Study reports that exercise can shave years off a person’s age.

MINNEAPOLIS-It’s never too late to be healthy, according to Pam Peeke, M.D. “It’s as simple as assuming the vertical and walking each day,” she said. Peeke is a trustee of the National Senior Games Foundation Board. The 2015 National Senior Games presented by Humana get underway this weekend in Minneapolis, St. Paul and Bloomington, Minn.

Peeke has always promoted physical conditioning, but now she can point to some dramatic new evidence: a new study released by the National Senior Games Association (NSGA) indicating that exercise can cut the “fitness age” of a person by nearly a quarter-­century.

As reported in the New York Times on July 1, the study surveyed more than 4,200 Senior Games athletes who have competed in state and national competitions. The National Senior Games is a sporting event held every two years by the NSGA in which thousands of athletes fifty years and older compete in more than 800 individual athletic events.

Survey respondents were, on average, 68 years old.
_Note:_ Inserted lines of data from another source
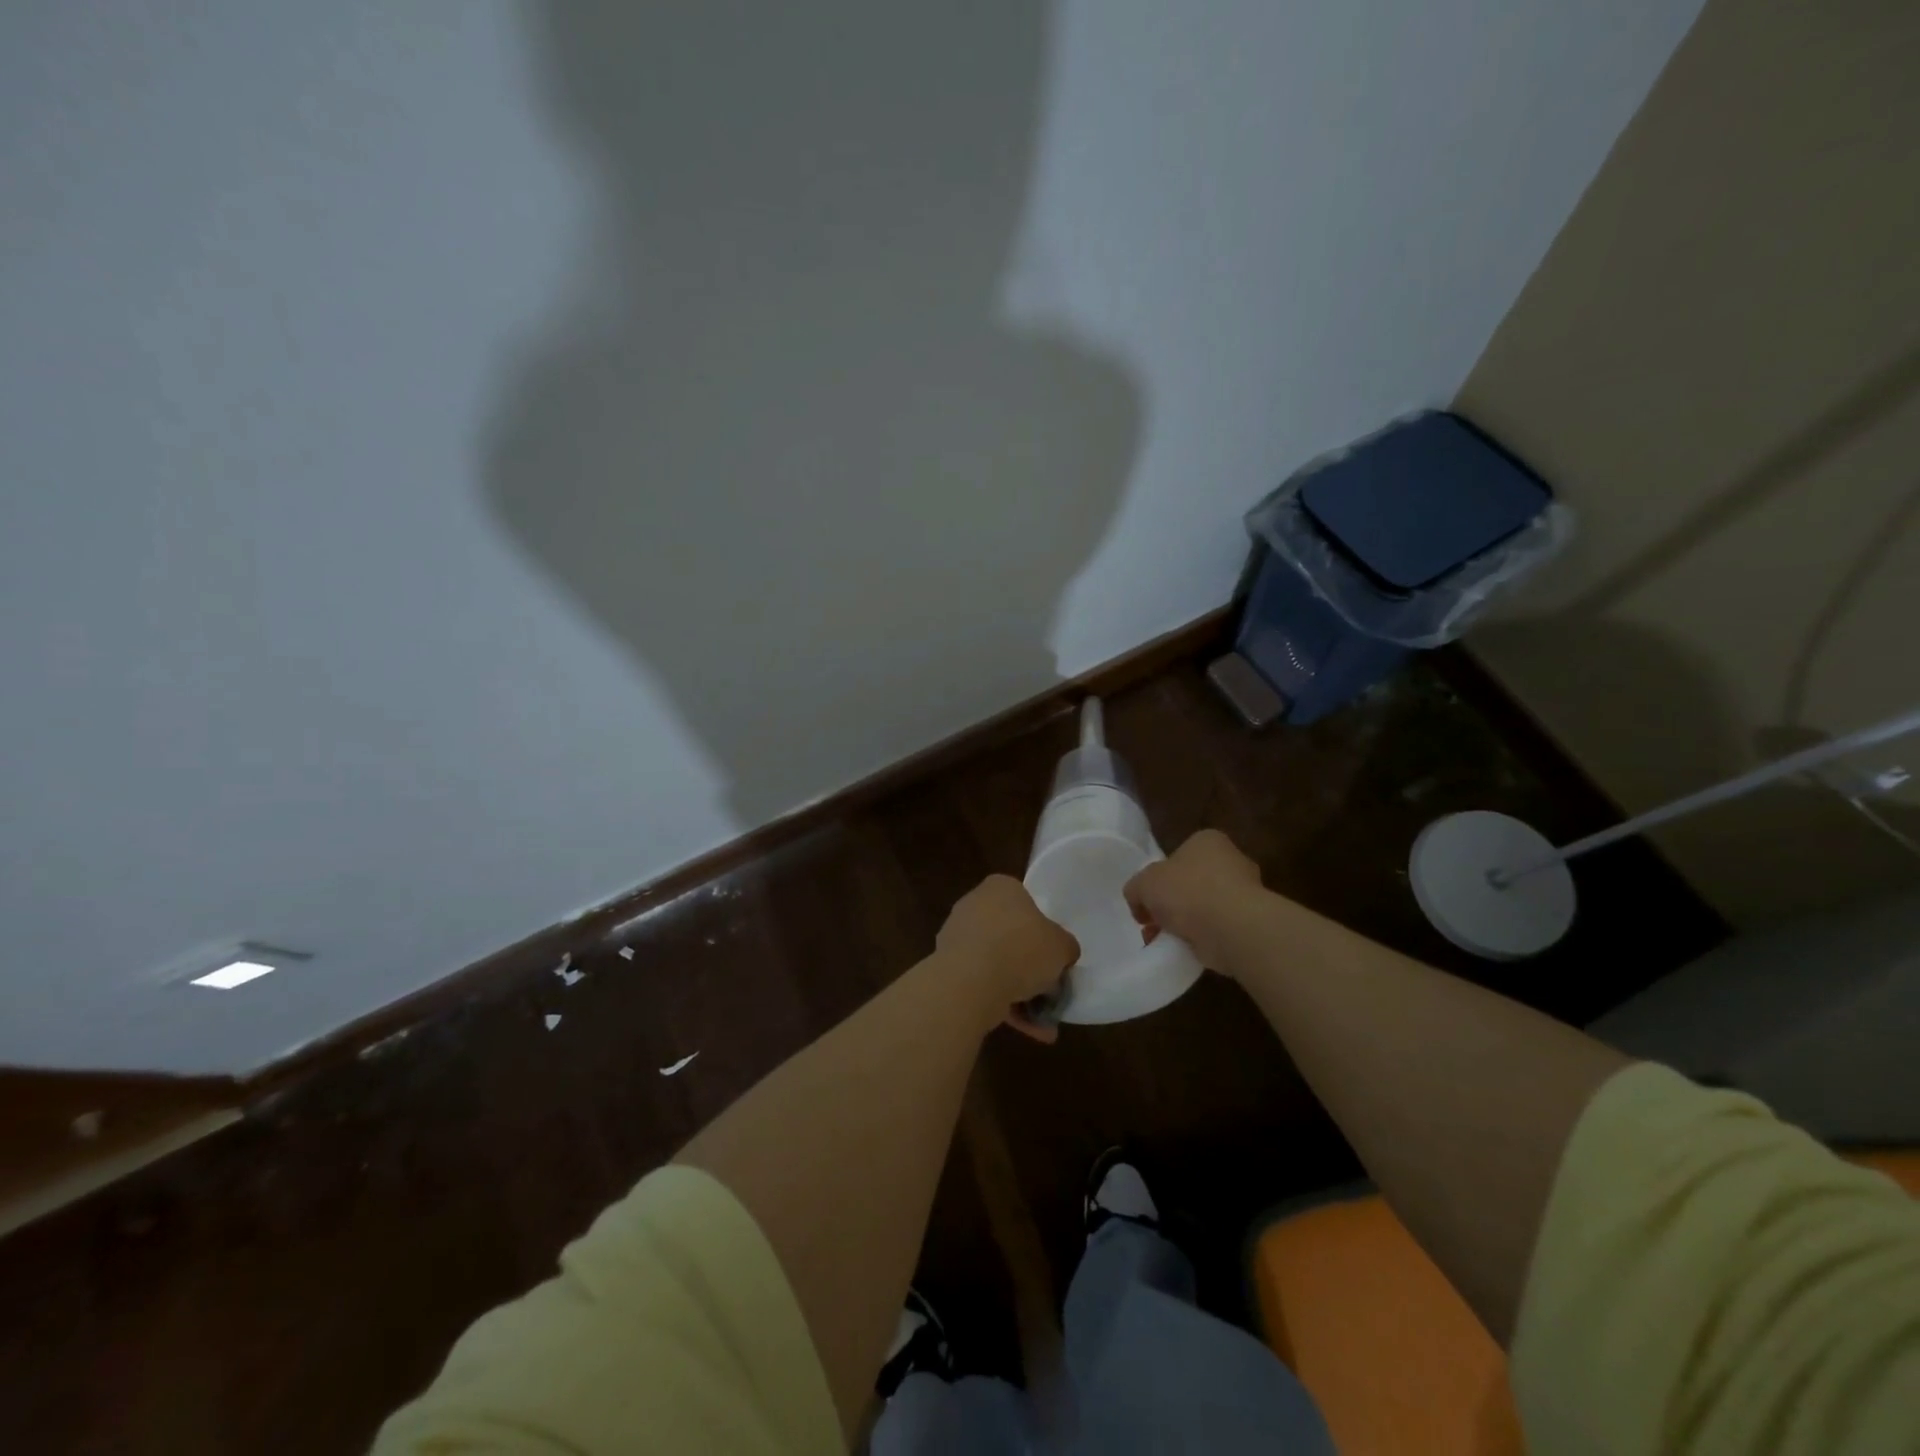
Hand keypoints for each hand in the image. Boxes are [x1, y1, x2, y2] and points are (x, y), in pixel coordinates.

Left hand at [936, 875, 1078, 1042]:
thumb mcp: (1062, 946)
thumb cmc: (1021, 948)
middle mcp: (974, 905)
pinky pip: (982, 983)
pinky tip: (1027, 1029)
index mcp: (1000, 887)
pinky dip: (1002, 1003)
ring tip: (1043, 1023)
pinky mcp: (947, 967)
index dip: (1042, 929)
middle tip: (1050, 989)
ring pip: (996, 963)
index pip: (1025, 901)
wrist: (971, 981)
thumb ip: (1065, 947)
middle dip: (1029, 966)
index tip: (1054, 954)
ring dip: (1019, 992)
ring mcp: (957, 936)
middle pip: (1009, 935)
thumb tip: (1063, 953)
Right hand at [1122, 829, 1264, 975]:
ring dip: (1182, 925)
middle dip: (1170, 904)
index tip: (1147, 900)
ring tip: (1163, 942)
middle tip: (1152, 923)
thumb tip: (1139, 903)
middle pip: (1191, 883)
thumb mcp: (1144, 883)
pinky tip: (1184, 950)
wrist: (1232, 928)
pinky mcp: (1250, 922)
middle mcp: (1231, 861)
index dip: (1158, 877)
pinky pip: (1217, 929)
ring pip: (1203, 908)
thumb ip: (1136, 889)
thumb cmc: (1188, 891)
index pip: (1178, 855)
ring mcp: (1245, 893)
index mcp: (1208, 841)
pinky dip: (1201, 939)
But based on their responses, their fitness age, on average, was 43 years old.

“The Fitness Age survey is unique in that the questions highlight important risk factors associated with disease and disability,” said Peeke, who also has a master’s degree in public health.. “People with a good Fitness Age tend to have lower waist sizes, higher aerobic capacity and optimally healthy lifestyle habits.”

Peeke said all of these factors are considered when calculating one’s Fitness Age.

The study was released days shy of the National Senior Games, which will be held in Minnesota from July 3 through 16.